Replies to post #30907 on Biotech Values

[rsox]

>>Medium risk in the treatment-naïve setting, and high risk in the treatment-refractory setting, IMO. The reason for this disparity is that the 200mg once-daily dose seems to be sufficient to reduce viral load in the treatment-naïve setting, but it is not enough to reduce viral load in the treatment-refractory setting. Doses higher than 200mg/day may be problematic due to GI side effects. Regards, Dew<<

Dew, are GI side affect so unbearable that a treatment refractory patient will be willing to allow the hcv virus to continue its destructive course because of it?

my mother who has hcv would not be deterred from taking nm simply because of some simple GI side affects. she has endured the affects of other hcv treatments and would gladly put up with more if it allowed her liver to keep on functioning.
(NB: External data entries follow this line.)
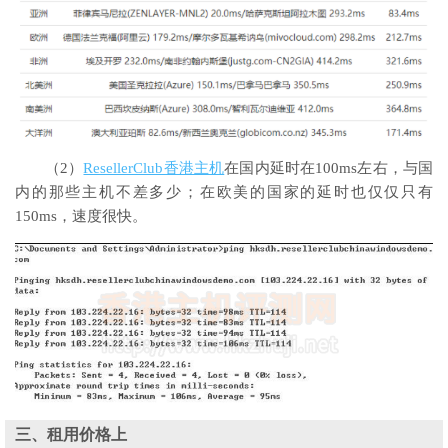
（2）
ResellerClub香港主机
在国内延时在100ms左右，与国
内的那些主机不差多少；在欧美的国家的延时也仅仅只有
150ms，速度很快。
三、租用价格上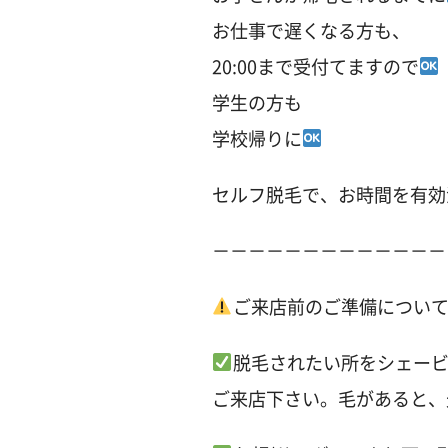
お仕事で遅くなる方も、
20:00まで受付てますので
学生の方も
学校帰りに
セルフ脱毛で、お時間を有効
－－－－－－－－－－－－－
ご来店前のご準備につい
脱毛されたい所をシェー
ご来店下さい。毛があると、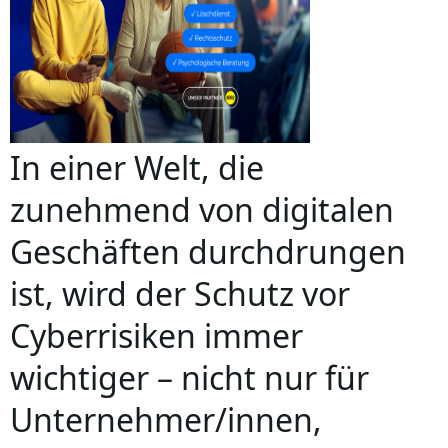
In einer Welt, die
zunehmend von digitalen
Geschäften durchdrungen
ist, wird der Schutz vor
Cyberrisiken immer
wichtiger – nicht nur für
Unternehmer/innen,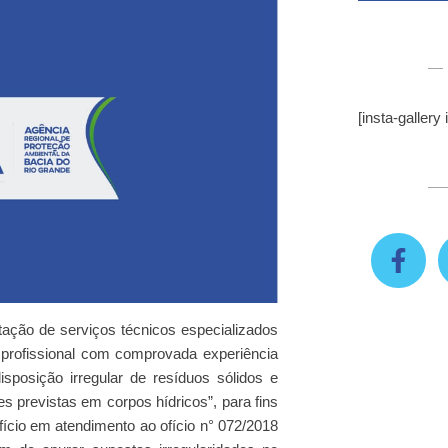
[insta-gallery 
tação de serviços técnicos especializados
r profissional com comprovada experiência
isposição irregular de resíduos sólidos e
 previstas em corpos hídricos”, para fins
fício em atendimento ao ofício n° 072/2018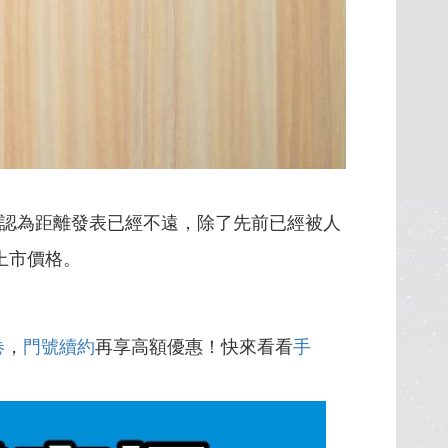
的消息，認為距離發表已經不遠，除了先前已經被人
上市價格。
卷
，
門號續約
再享高額優惠！快來看看
手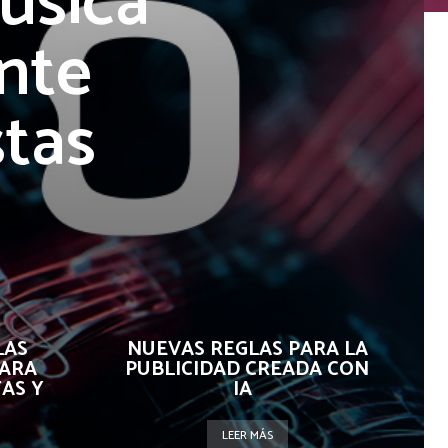
úsica
nte
tas
s
LAS
NUEVAS REGLAS PARA LA
ARA
PUBLICIDAD CREADA CON
AS Y
IA
LEER MÁS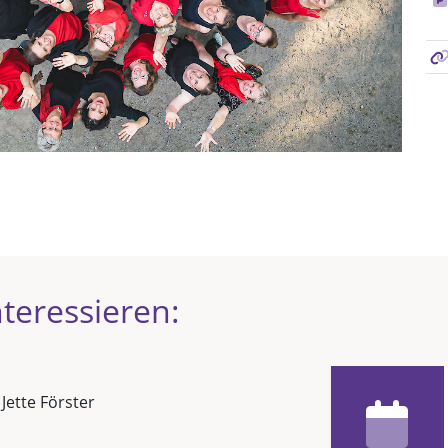
teressieren:
 Jette Förster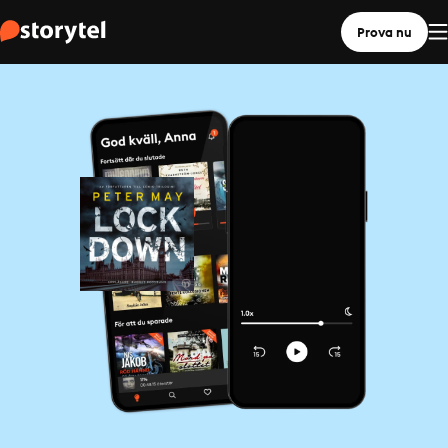
Prova nu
i have seen how willing she is to take anything and put up with side affects as long as the virus is contained, and although i agree that the simpler the drug is to take the more likely a patient would be to follow the recommended dosing instructions, this is another issue that would not keep her from stopping to take the drug, whether it is once a day, or three times a day, heck she's shoot it into herself if need be.

how difficult would you say these GI side affects be to manage?
your high risk and medium risk assessment seem to say that you do not believe novartis nor idenix might be able to find a way around the GI affects and thus limiting the usage for their hcv candidate (nm-283) to the lower dose range.